Bank of Canada official Nicolas Vincent has warned there could still be significant hurdles when it comes to getting inflation back to the central bank’s target of two per cent.
The Montreal speech on Oct. 3 was the first by Vincent in his role as external non-executive deputy governor. He is also an economics professor at HEC Montréal.
Beyond the human toll, the COVID-19 pandemic upended the economic orthodoxy in ways the central bank did not necessarily account for. With little to do and nowhere to go, Canadians accumulated savings at a rapid clip — hitting a savings rate high of 26.5 per cent in the second quarter of 2020 — which is still being drawn down. This, in combination with a surprisingly resilient labour market, has led to pent-up demand — and the cash to back it up — creating supply-demand imbalances, said Vincent.

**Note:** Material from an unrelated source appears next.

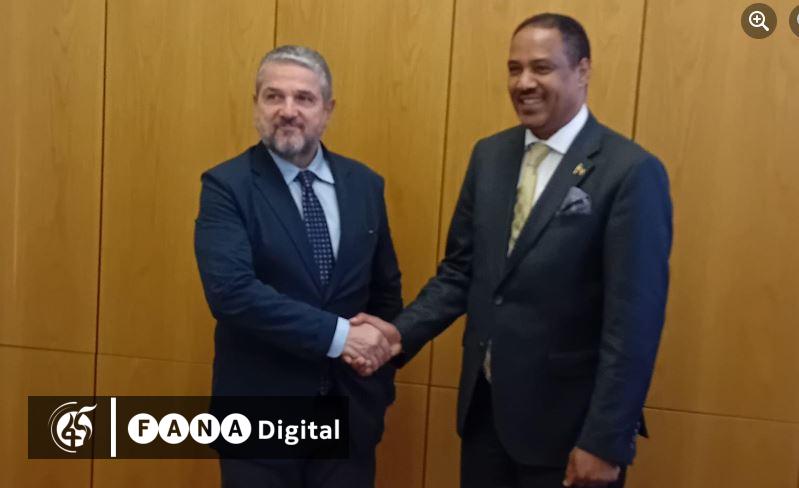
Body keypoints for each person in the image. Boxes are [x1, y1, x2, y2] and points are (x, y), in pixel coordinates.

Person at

“A robust labour market and savings accumulated during the pandemic have supported strong consumption,” he said. “This has created what economists call a state of excess demand — a situation where demand runs ahead of supply— thereby driving up prices and wages.”
Then there are the factors the Bank of Canada can’t control, such as energy prices, which are determined by global markets. Gasoline prices, for example were up 0.8 per cent year-over-year in August, according to data from Statistics Canada (after falling 12.9 per cent year-over-year in July), making it one of the main contributors to headline inflation’s rise to four per cent. That higher cost of gas raises the cost of many other goods and services. Your local restaurant, for example, has to get its vegetables somewhere, and the increased costs it faces are passed along to consumers, contributing to higher inflation.